* **Task input**
○ ○ ○ ○ ○

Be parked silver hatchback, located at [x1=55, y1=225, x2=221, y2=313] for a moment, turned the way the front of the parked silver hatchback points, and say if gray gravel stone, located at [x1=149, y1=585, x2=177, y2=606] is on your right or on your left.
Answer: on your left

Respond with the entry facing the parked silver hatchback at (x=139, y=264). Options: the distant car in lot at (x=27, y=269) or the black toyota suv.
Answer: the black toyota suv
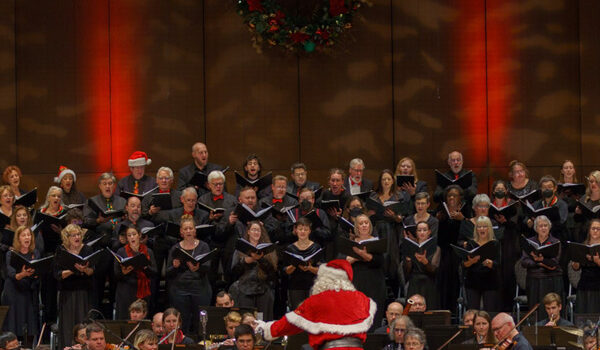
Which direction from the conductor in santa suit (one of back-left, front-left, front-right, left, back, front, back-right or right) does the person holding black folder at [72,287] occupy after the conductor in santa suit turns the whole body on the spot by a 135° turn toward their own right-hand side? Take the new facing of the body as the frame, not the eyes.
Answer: back

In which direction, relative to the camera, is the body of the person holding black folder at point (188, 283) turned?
toward the camera

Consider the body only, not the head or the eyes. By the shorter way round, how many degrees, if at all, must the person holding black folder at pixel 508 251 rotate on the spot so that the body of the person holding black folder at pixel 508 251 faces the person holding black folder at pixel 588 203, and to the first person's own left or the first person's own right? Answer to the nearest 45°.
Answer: approximately 135° to the first person's own left

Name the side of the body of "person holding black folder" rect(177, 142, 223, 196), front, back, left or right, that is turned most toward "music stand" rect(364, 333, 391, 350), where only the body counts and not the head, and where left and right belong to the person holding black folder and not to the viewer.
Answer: front

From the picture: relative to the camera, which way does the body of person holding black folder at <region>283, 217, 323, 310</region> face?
toward the camera

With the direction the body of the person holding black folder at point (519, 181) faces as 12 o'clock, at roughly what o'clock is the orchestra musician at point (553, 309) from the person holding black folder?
The orchestra musician is roughly at 12 o'clock from the person holding black folder.

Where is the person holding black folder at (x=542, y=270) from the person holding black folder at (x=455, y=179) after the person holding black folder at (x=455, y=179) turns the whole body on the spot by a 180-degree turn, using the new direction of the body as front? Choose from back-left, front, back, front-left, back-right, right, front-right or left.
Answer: back-right

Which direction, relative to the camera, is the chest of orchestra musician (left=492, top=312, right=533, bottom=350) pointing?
to the viewer's left

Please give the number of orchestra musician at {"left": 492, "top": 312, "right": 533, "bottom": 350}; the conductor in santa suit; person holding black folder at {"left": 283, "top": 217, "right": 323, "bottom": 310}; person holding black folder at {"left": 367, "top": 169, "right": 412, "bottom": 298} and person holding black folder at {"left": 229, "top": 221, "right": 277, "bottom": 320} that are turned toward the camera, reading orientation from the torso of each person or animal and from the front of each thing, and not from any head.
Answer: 3

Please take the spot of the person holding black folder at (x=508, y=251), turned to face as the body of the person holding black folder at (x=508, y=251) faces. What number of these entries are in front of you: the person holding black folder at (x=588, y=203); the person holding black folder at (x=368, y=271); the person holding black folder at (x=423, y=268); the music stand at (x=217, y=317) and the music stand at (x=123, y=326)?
4

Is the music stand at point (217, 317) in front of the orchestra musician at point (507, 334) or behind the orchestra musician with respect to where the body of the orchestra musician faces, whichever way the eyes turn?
in front

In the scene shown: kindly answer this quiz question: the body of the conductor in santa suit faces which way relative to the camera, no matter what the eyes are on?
away from the camera

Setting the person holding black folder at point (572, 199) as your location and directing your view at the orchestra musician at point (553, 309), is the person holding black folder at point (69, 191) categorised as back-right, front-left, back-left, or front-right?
front-right

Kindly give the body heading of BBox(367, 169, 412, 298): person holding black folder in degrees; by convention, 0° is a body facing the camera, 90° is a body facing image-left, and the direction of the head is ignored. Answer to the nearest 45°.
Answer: approximately 0°

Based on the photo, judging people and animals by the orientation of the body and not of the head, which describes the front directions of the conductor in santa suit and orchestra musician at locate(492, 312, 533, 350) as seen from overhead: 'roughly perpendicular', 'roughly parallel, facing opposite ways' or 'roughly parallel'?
roughly perpendicular

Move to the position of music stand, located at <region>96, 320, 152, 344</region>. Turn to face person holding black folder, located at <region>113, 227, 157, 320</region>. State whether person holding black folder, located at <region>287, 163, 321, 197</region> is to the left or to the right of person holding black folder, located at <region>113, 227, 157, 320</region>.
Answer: right

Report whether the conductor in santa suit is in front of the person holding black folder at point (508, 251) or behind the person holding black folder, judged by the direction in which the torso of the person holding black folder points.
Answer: in front
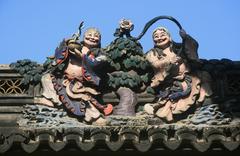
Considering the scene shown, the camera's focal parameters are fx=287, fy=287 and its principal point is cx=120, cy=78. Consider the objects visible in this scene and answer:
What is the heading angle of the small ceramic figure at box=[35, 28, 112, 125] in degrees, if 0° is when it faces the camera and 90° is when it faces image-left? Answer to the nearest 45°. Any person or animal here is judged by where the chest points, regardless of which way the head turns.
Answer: approximately 0°

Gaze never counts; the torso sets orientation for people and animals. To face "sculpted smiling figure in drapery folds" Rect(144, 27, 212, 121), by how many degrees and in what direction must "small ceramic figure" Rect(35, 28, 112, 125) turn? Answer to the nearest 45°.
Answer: approximately 90° to its left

○ ○ ○ ○ ○

* **Assignment**
Reproduce the whole listing above word for word, leaving out the pictures.

* **Answer section**
Be parked silver hatchback, located at [x1=55, y1=225, x2=221, y2=313] for a moment, turned the way the front of the parked silver hatchback points, and say if gray gravel stone, located at [x1=149, y1=585, x2=177, y2=606] is on your right or on your left.
Answer: on your left

Respond with the entry facing the parked silver hatchback at (x=139, y=264). Options: the distant car in lot at (x=27, y=269) or the black toyota suv.
Answer: the black toyota suv
Which direction from the conductor in santa suit (one of back-left, front-left, front-right, left, back, front, back-right or right) does the person holding black folder at [72,287] occupy after the conductor in santa suit turns the whole body on the spot by a 135° turn toward their own right-hand side? Take the new facing of the body as the frame, not the eyes.
Answer: back

In which direction, relative to the camera, is the body of the person holding black folder at point (188, 283) turned?
toward the camera

Consider the body only, not the head or the eyes. By the shorter way round, how many degrees, if at all, must the person holding black folder at pixel 508 251 rotate on the spot so that the body of the person holding black folder at pixel 508 251 faces the person holding black folder at pixel 588 203, and to the first person's own left or the first person's own right? Answer to the nearest 45°.
Answer: approximately 135° to the first person's own left

Name the side of the body of "person holding black folder" rect(177, 142, 223, 196), front, back, left or right, that is turned most toward "music stand" rect(364, 333, 391, 350), where only the body counts and not the head, and where left and right belong to the person holding black folder and not to the viewer.
Answer: front

From the picture: relative to the camera, which way does the body of person holding black folder at <region>283, 217, 323, 310</region> face?
toward the camera

With the direction the body of the person holding black folder at point (519, 181) faces as 12 o'clock, at roughly what o'clock is the orchestra musician at point (553, 309) from the person holding black folder?
The orchestra musician is roughly at 12 o'clock from the person holding black folder.

Where is the person holding black folder at (x=542, y=270) from the person holding black folder at (x=455, y=179) after the person holding black folder at (x=455, y=179) turns the whole body on the spot by a 180-degree turn, using the new direction of the body as front? Choose from back-left, front, back, front-left, back-right, right, front-right or left.
Answer: back-right

Which direction, relative to the camera, is the chest of orchestra musician (left=492, top=312, right=533, bottom=350) pointing?
to the viewer's left

Please give the number of orchestra musician at {"left": 492, "top": 312, "right": 533, "bottom": 350}; the conductor in santa suit; person holding black folder at {"left": 283, "top": 217, "right": 323, "bottom": 310}; person holding black folder at {"left": 367, "top": 169, "right": 412, "bottom": 298} and person holding black folder at {"left": 229, "top": 221, "right": 277, "bottom": 320} that are turned toward the camera, reading orientation from the torso of each person or animal and from the front of each thing, and not from any head.
Answer: 3

Please take the spot of the person holding black folder at (x=508, y=251), turned to face as the body of the person holding black folder at (x=508, y=251) faces. What number of these entries are in front of you: the person holding black folder at (x=588, y=203); the person holding black folder at (x=368, y=271); the person holding black folder at (x=423, y=268); the music stand at (x=217, y=317) and the music stand at (x=123, y=326)?
4

Is the music stand at point (217, 317) in front of the orchestra musician at point (507, 334) or behind the orchestra musician with respect to where the body of the orchestra musician faces, whichever way the eyes turn?
in front

In the scene shown: kindly answer this quiz question: the body of the conductor in santa suit faces which way relative to the camera, no matter what the eyes are on?
away from the camera

Setting the person holding black folder at point (572, 199) as your location and directing your view at the orchestra musician at point (553, 309), is the person holding black folder at point (69, 191) categorised as back-right, front-left, back-left, or front-right?
front-right

Kindly give the body heading of BBox(367, 169, 412, 298): person holding black folder in degrees; by convention, 0° is a body facing the camera, 90° is a body facing image-left, and the direction of the head is ignored. Answer to the nearest 45°.
Answer: approximately 0°

Based on the photo, judging people and animals by the orientation of the body and not of the head, which describes the front directions of the conductor in santa suit and orchestra musician at locate(492, 312, 533, 350) as seen from overhead: 'roughly perpendicular', 'roughly parallel, facing opposite ways' or 'roughly parallel'?
roughly perpendicular

Move to the position of music stand, located at <region>96, 320, 152, 344</region>. Turn to face person holding black folder, located at <region>113, 227, 157, 320</region>. State whether person holding black folder, located at <region>287, 163, 321, 197</region> is to the left or to the right of person holding black folder, located at <region>113, 227, 157, 320</region>.
Answer: right

Report whether the conductor in santa suit is in front of the person holding black folder at point (508, 251) or behind the person holding black folder, judged by the direction in which the torso of the person holding black folder points.
Answer: in front
Considering the scene shown, the camera's focal parameters are fx=287, fy=287 and its principal point is cx=120, cy=78. Consider the objects visible in this scene and answer:
What is the heading angle of the small ceramic figure at box=[35, 28, 112, 125] in degrees, if 0° is when it faces the camera and 90° is when it faces image-left? Answer to the nearest 45°. Any person or animal here is judged by where the chest points, regardless of which way the head turns.
Answer: approximately 0°

Gaze never counts; the torso sets orientation for people and animals. To face "sculpted smiling figure in drapery folds" Rect(144, 27, 212, 121), by how many degrees and in what direction must "small ceramic figure" Rect(35, 28, 112, 125) turn? Answer to the nearest 45°.
Answer: approximately 90° to its left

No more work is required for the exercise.